Sweden’s main stock index scaled a near five-month high as telecoms equipment maker Ericsson surged 11.4 per cent after smashing core profit expectations. Its shares posted their best one-day percentage gain in more than two years.
Tobacco group Swedish Match AB jumped 10.4 per cent on better-than-expected quarterly profit.
Among auto stocks, Daimler rose 4.4 per cent after posting a smaller-than-expected operating loss in the second quarter, while truck maker Volvo AB rose after beating profit forecasts.
The S&P 500 edged was marginally higher mid-afternoon in an otherwise choppy trading session, as investors juggled between prospects of more fiscal stimulus and fears of further business disruptions due to another record-breaking rise in coronavirus cases across the country.
Netflix’s shares fell after it forecast slower-than-expected subscriber growth during the third quarter.
“It’s going to be fairly range bound until we get more transparency into exactly how the coronavirus virus is going to affect us long term,” said David Trainer, chief executive officer of investment research firm New Constructs in Nashville, Tennessee.

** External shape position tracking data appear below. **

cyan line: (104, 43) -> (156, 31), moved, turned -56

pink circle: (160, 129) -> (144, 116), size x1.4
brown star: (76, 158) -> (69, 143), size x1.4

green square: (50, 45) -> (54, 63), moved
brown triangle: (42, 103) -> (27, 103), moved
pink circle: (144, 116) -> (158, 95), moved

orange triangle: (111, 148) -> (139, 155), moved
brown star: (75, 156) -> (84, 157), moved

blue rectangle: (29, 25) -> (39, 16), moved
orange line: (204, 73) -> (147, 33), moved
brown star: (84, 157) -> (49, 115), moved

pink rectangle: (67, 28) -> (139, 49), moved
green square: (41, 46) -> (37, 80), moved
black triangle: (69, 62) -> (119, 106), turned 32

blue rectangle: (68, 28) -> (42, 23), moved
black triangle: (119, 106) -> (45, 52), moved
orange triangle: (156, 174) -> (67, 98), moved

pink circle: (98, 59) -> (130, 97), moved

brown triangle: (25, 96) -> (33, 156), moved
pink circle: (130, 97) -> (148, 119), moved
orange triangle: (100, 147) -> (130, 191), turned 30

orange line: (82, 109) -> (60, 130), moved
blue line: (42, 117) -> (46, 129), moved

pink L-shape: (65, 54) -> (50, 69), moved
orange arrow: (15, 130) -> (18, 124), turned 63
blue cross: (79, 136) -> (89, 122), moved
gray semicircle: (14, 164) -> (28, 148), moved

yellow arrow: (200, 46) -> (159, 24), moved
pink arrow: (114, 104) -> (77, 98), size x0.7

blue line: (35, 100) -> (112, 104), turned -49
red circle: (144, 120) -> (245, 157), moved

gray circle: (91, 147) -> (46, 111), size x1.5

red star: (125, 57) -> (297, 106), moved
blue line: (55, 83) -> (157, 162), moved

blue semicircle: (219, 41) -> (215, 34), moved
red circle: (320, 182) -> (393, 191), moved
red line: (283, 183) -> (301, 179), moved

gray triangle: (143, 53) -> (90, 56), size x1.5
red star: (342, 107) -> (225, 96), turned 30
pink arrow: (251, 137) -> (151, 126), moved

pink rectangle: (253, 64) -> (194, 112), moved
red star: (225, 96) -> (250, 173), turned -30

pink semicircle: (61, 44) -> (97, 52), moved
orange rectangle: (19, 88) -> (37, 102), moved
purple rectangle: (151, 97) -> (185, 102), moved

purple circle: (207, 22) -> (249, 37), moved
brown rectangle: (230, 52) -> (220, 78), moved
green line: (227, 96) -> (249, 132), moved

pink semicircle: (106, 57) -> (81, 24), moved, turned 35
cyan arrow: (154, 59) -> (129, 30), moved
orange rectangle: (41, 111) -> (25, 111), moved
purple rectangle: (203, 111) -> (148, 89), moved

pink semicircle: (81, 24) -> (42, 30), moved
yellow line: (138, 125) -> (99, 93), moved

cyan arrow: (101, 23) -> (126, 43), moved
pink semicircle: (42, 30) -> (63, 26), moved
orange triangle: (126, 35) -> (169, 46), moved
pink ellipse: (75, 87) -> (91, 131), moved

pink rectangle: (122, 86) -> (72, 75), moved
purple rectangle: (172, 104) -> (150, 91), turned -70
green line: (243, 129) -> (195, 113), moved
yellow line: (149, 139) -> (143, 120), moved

“I don’t see a lot of downside, but I do see a lot of rotation away from the really expensive large-cap tech names, into more reasonably valued individual security.”
BlackRock, the world’s largest asset manager, rose after reporting a jump in quarterly profit as investors poured money into its fixed-income funds and cash management services.
As the second-quarter earnings season gets under way, investors are looking for clues on the path of recovery for corporate America. Unprecedented stimulus measures and improving economic data have helped the S&P 500 rise to within 5 per cent of its February record high.